For a great write-up on how MongoDBs were being compromised in this fashion, have a read of Extortionists Wipe Thousands of Databases, Victims Who Pay Up Get Stiffed by Brian Krebs.
So just to tie the whole saga together in a neat chronological fashion, here's the entire timeline of events as I know them:
- Dec 30: Lorenzo's contact attempted to alert CloudPets
- Dec 31: My contact attempted to alert CloudPets via their published support address
- Dec 31: My contact attempted to alert CloudPets via the WHOIS record contact
- Jan 4: My contact attempted to alert Linode, CloudPets' hosting provider
- Jan 7: The original databases were deleted and a ransom demand was left on the exposed system via the IOC named "PLEASE_READ"
- Jan 8: Another ransom demand was left for "README_MISSING_DATABASES" and another again for "PWNED_SECURE_YOUR_STUFF_SILLY"

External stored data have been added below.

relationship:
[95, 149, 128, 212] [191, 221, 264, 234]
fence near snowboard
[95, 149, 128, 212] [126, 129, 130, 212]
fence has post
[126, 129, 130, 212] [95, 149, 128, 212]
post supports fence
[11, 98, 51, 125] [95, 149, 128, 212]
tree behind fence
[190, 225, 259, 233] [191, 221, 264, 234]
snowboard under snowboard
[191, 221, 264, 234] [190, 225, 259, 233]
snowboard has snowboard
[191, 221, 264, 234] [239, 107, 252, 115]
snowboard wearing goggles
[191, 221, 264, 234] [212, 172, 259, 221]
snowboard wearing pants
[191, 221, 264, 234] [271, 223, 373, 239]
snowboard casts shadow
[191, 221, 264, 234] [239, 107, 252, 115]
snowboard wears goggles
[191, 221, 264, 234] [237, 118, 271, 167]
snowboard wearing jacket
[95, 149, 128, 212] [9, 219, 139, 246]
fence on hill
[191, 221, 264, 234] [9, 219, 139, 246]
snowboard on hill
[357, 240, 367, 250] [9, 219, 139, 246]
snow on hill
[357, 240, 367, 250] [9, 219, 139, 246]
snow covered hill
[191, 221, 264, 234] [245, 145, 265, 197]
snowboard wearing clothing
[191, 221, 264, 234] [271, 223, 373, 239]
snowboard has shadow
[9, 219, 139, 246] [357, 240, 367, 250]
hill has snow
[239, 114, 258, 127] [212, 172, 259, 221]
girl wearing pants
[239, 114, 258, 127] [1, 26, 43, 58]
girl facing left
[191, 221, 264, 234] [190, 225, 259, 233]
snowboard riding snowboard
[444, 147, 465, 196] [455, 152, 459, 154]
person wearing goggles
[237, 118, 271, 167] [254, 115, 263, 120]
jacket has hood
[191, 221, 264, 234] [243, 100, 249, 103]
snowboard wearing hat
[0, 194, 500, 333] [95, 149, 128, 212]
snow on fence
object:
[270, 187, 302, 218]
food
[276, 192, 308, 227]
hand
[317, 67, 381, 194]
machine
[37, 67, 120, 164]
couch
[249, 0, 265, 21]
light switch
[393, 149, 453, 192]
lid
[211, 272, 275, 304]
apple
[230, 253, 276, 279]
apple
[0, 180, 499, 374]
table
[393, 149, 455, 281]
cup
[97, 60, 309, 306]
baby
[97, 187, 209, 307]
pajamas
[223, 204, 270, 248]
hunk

- Jan 13: No remaining databases were found to still be publicly accessible
It's impossible to believe that CloudPets (or mReady) did not know that firstly, the databases had been left publicly exposed and secondly, that malicious parties had accessed them. Obviously, they've changed the security profile of the system and you simply could not have overlooked the fact that a ransom had been left. So both the exposed database and intrusion by those demanding the ransom must have been identified yet this story never made the headlines. Certainly, the guy in my workshop whose data was in the set I was provided had never heard anything about the exposure and that his private conversations with his daughter had potentially been illegally accessed.
Unauthorised access must have been detected but impacted parents were never notified.
There's another angle to all this as well which helps explain why nobody was returning emails or phone calls (Lorenzo tried in vain to phone both CloudPets and Spiral Toys) as well as why there appear to be some serious shortcuts taken with the hosting situation. One look at the stock price for Spiral Toys tells the story:
Spiral Toys is worth less than half a cent per share. Since late 2015, they've been in rapid decline to the point where the company is near worthless with a market cap of only $262k (that's down more than 99% of their peak value). Not even the launch of their new connected piggy bank (yes, you read that correctly) back in November could save them; they saw a momentary bump in the share price then it went back downhill and stayed flat. The CloudPets Twitter account has also been dormant since July last year so combined with the complete lack of response to all communications, it looks like operations have well and truly been shuttered.
Circling back to the parents' position for a moment, you must assume data like this will end up in other peoples' hands. Whether it's the Cayla doll, the Barbie, the VTech tablets or the CloudPets, assume breach. It only takes one little mistake on behalf of the data custodian – such as misconfiguring the database security – and every single piece of data they hold on you and your family can be in the public domain in mere minutes. If you're fine with your kids' recordings ending up in unexpected places then sobeit, but that's the assumption you have to work on because there's a very real chance it'll happen. There's no doubt whatsoever in my mind that there are many other connected toys out there with serious security vulnerabilities in the services that sit behind them. Inevitably, some would already have been compromised and the data taken without the knowledge of the manufacturer or parents.
If you think you've been impacted by the CloudPets breach, you can now search for your email address in HIBP. You can also read Lorenzo's full writeup in Internet of Things Teddy Bear Leaked 2 Million Parent and Kids Message Recordings.